There is one final, small change, but it's worth noting none the less. The Closing Argument has been changed just slightly. Rather than being given all of the pieces to fill in the blanks, players only receive five or less (depending on your difficulty). This forces you to think more about the correct order and less relying on using context clues with all of the pieces there, making it just a little bit more challenging and rewarding. 

Once the trial is over and the blackened punished it's back to school life. The continuous loop feels very familiar to the first, which isn't a bad thing, but Spike Chunsoft has done a great job of playing with the players expectations in the sequel. Though it starts off slow, the story has several, well placed twists that help elevate it above it's predecessor. Several characters have deeper hidden darknesses behind them and the overall connection to the first game is pretty incredible. Interestingly enough, several burning questions from the first game are answered, but much like a hydra with it's head chopped off, several more queries have sprouted up to replace them. The series has some great depth that isn't fully realized until after you beat the game, and I am personally excited to see what Spike Chunsoft has to offer next. 

That being said, if you have not played the first game in the series this is a terrible jumping off point. The crux of almost all of the twists rely on players being familiar with the story of the first game as well as the characters involved. Hell, one of the 'new' characters is from the original game, and the enjoyment of his dialogue and his importance to the plot can only be fully realized if you understand what happened in the first game and why he is so important to that story.

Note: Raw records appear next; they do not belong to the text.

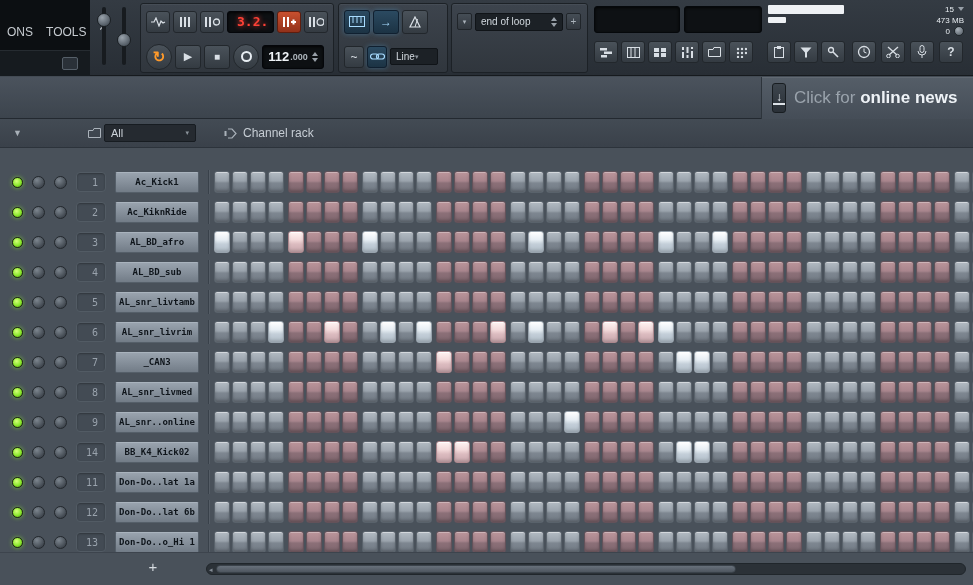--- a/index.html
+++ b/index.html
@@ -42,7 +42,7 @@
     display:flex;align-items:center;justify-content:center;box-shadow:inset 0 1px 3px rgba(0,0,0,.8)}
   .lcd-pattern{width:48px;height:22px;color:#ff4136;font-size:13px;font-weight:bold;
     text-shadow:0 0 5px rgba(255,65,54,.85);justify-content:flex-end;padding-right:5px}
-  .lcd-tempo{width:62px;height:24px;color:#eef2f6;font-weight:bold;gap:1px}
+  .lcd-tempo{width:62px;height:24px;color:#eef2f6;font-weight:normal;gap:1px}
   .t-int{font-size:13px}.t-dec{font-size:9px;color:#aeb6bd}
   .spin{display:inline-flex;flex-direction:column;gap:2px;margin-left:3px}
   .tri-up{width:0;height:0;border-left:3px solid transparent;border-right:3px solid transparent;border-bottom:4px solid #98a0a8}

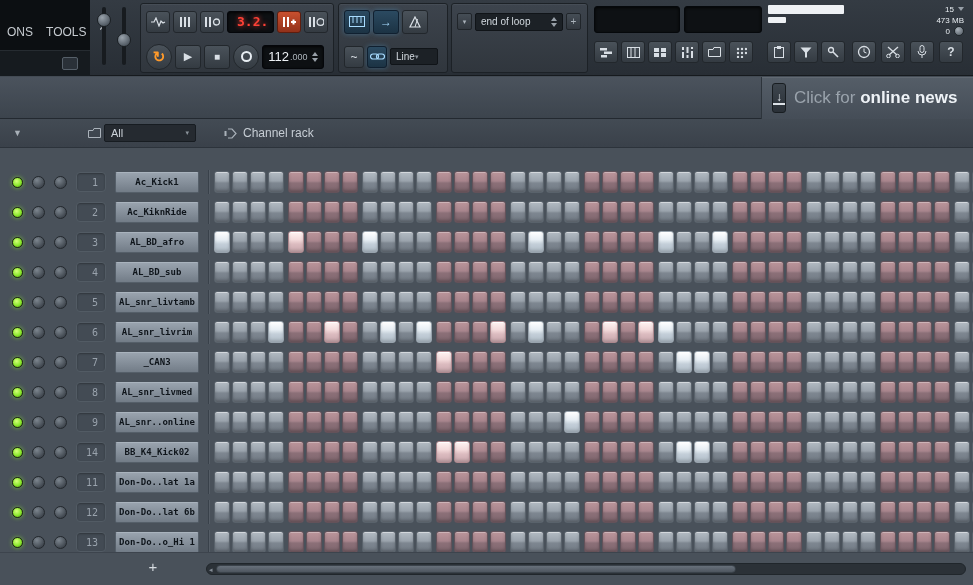--- a/index.html
+++ b/index.html
@@ -56,7 +56,7 @@
     background:linear-gradient(#454d55,#32383f);border:1px solid #20252a;border-radius:2px;color:#aab2ba;font-size:7px}
   .loop-box{display:flex;align-items:center;justify-content:space-between;width:88px;height:18px;
     background:#1c2126;border:1px solid #101418;border-radius:2px;color:#d2d9df;font-size:10px;padding:0 5px}
-  .snap-box{display:flex;align-items:center;justify-content:flex-start;width:48px;height:17px;
+  .snap-box{display:flex;align-items:center;justify-content:center;width:48px;height:17px;
     background:#1c2126;border:1px solid #101418;border-radius:2px;color:#d2d9df;font-size:10px;padding:0 5px}
   .dd-caret{font-size:7px;color:#8b939b}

After the game is over there is a variation of School Mode, dubbed Island Mode. Just like in the previous game, Hajime spends time with his fellow classmates, getting to know them while also collecting supplies and creating items for Monomi (rather than Monokuma). I enjoy this mode, but similar to my complaints for the first game, the mode feels awkwardly placed. On the one hand, placing it within the story would throw off the pacing and feeling of being constantly hounded by your classmates deaths, but would also make it less of an add on. However, keeping it as an added mode after the story maintains the feeling of despair the story builds while also allowing those not interested to skip it all together. I almost wish there were just a way to cut down the content of Island Mode and slide it into the story so you don't have to play it over and over again just to learn about every character, but it seems like there just isn't a way to do it cleanly. 

The show must go on!
Overall, the new systems of the game brought down Danganronpa 2 to start, but as I came closer to the end it became easier to realize how great this sequel is. Despite some pacing issues and annoying new tweaks (please bring back the original Hangman's Gambit) the game tells a great story and has even better murders to solve than the first. With its intersting narrative, intriguing characters and a diabolical antagonist, Dangronpa 2: Goodbye Despair is the perfect time sink for fans of the franchise looking to continue the deep story telling and thought provoking mysteries. The franchise has some real depth if they can keep up this intricate, interesting story, and the wait for the next game seems even longer now.